Hint: run scripts/migrations/2026_05_us_vocabulary_alignment.py --apply.
Inherits from: GraphIngestError
SiteMismatchError¶
Graph contains a node whose attributes['sito'] != populate_list(sito=...).
Inherits from: GraphIngestError
MissingEpochError¶
One or more EpochNodes reference (periodo, fase) not present in periodizzazione_table while create_missing_epochs=False.
The exception carries missing: list[tuple[int, str]] so callers
can show all the missing keys at once instead of one per call.
Inherits from: GraphIngestError
Methods¶
init(self, missing)¶
__init__¶
GraphIngestor¶
Persist a s3dgraphy Graph back to the PyArchInit SQL tables.
Single atomic transaction (BEGIN/COMMIT/ROLLBACK). Idempotent on re-runs against the same input. AI04 always uses ConflictResolution.GRAPH_WINS for value diffs.
Methods¶
init(self, conflict_resolver)¶
__init__¶
populate_list(self, graph, db_path, sito, dry_run, create_missing_epochs, graphml_path, sql_apply_groups)¶
See spec §3.2 docstring for full contract.

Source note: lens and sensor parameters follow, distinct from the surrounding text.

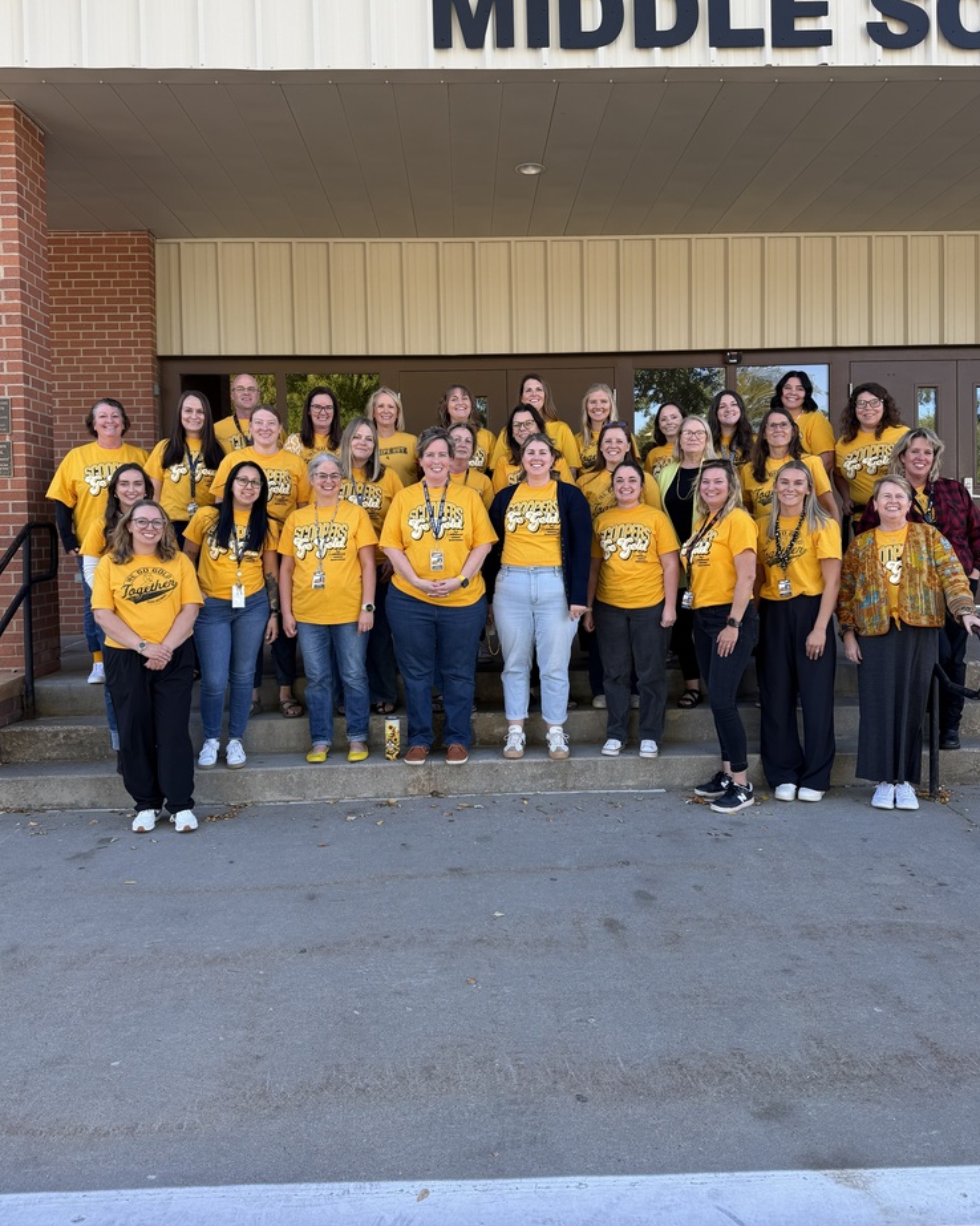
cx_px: 485
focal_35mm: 26
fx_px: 943
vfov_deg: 65.9
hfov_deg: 54.9
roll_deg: +0.9
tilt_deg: -2.2
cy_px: 550
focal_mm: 6.76
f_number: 1.78
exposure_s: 1/395
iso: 80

When graphml_path is provided, AI04's custom data-keys
(pyarchinit.us, pyarchinit.area, etc. — see
graphml_writer._embed_pyarchinit_data_keys) are parsed from
the file and merged into graph node attributes, so the
round-trip preserves columns that s3dgraphy's own importer
would otherwise drop.
AI06 D.2: when sql_apply_groups is True (default False), the
importer parses group folder nodes (yfiles.foldertype="group"
with id="grp_...") from the GraphML at graphml_path (or
graph if it is itself a path-like) and queues
UPDATE us_table SET <kind>=<group_name> for every member
US whose folder maps to a SQL-derived group_kind (the
basic 7: area / struttura / attivita / settore / ambient /
saggio / quad_par). Ad-hoc groups (group_kind not in this set)
never touch SQL — they always live in the GroupStore (AC-14).
Convenience: when graph is a Path-like (str or Path) instead of a Graph, the importer auto-loads it as a Graph via s3dgraphy's GraphMLImporter and uses the same path for graphml_path. This lets callers pass just the .graphml file.
_verify_schema(self, db_path)¶
_verify_schema¶
_verify_sito(self, graph, sito)¶
Validate the sito parameter.
Note: AI04.1 changed semantics — we no longer raise on graph nodes carrying a different sito. The user's workflow is "load this graph and ingest into MY sito X", so we treat the parameter as authoritative. The per-node loop overrides each node's sito attribute to sito before INSERT/UPDATE.